## EXERCISE DESCRIPTION
"site" is the word to look for; copy each line of the listing where it occurs.

## DATA PROVIDED

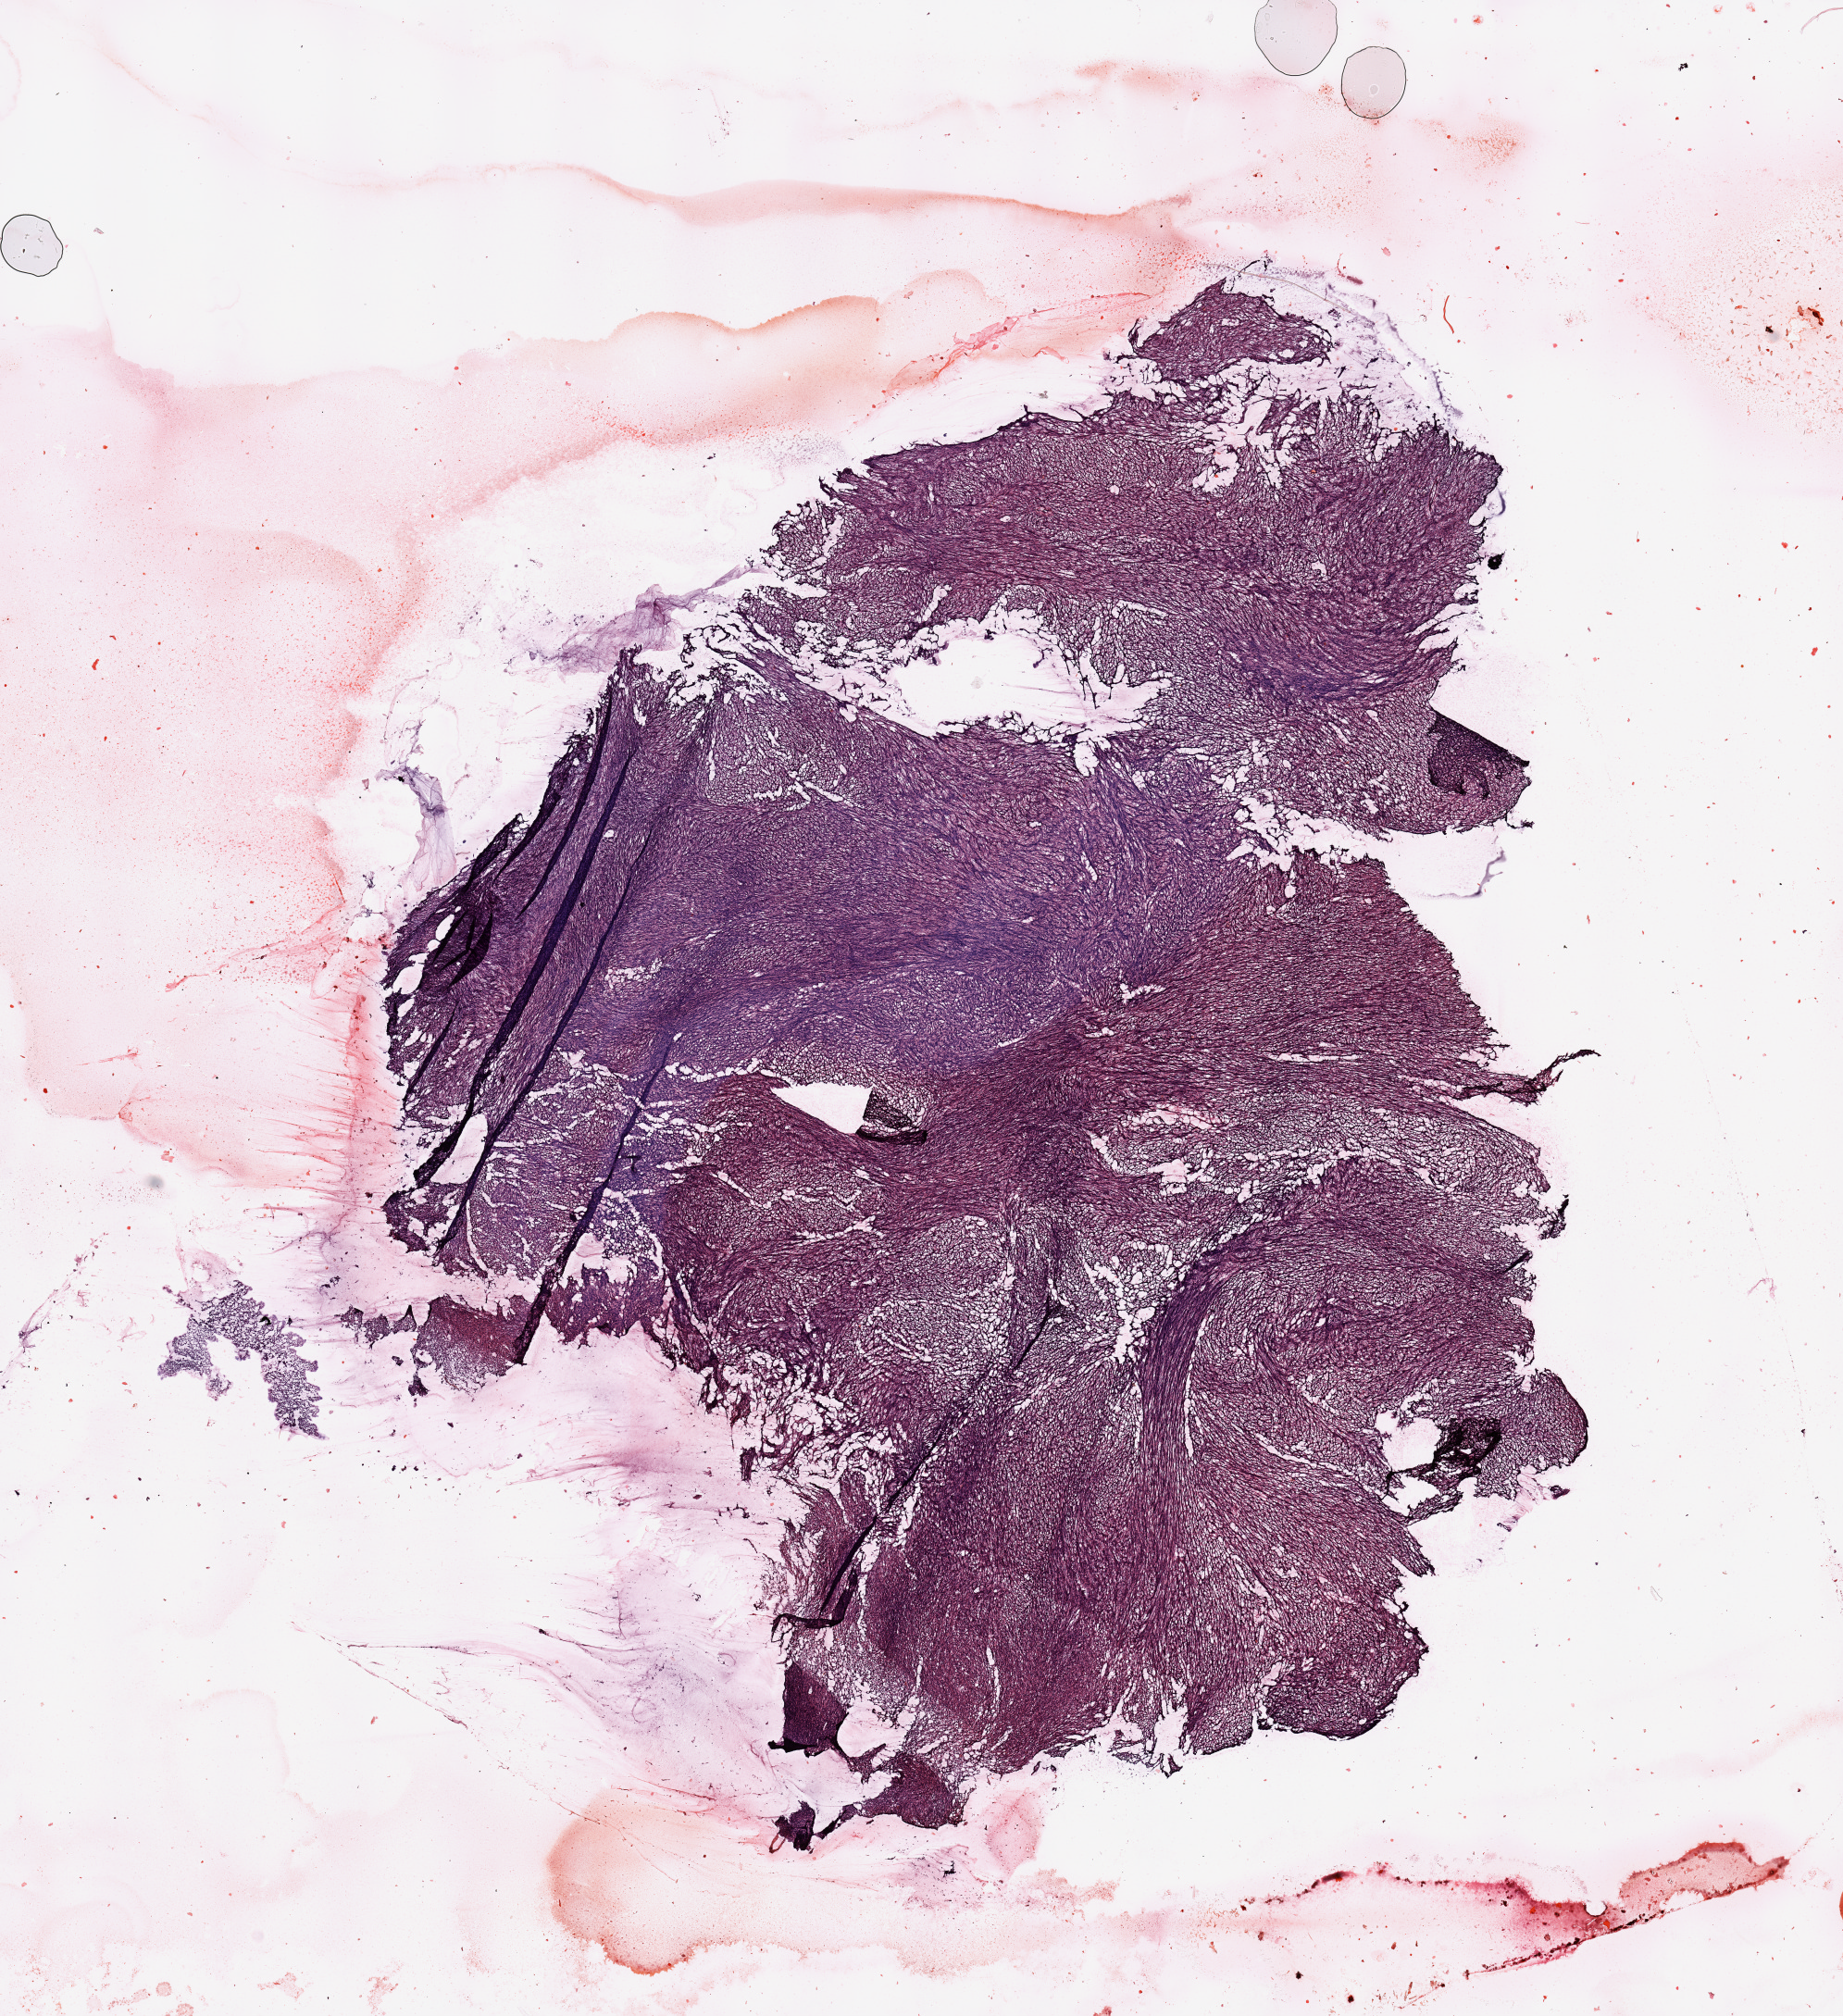
Digitized H&E-stained tissue section (whole slide) — a low-resolution overview of the entire scanned area, about 15.8 x 17.2 mm. Patient: female, age 65 years.
• patient diagnosis (cohort enrolment): sarcoma (site not recorded at cohort level)
• primary tumour site (as recorded): gynecologic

## YOUR RESPONSE
• patient diagnosis (cohort enrolment): sarcoma (site not recorded at cohort level)
• primary tumour site (as recorded): gynecologic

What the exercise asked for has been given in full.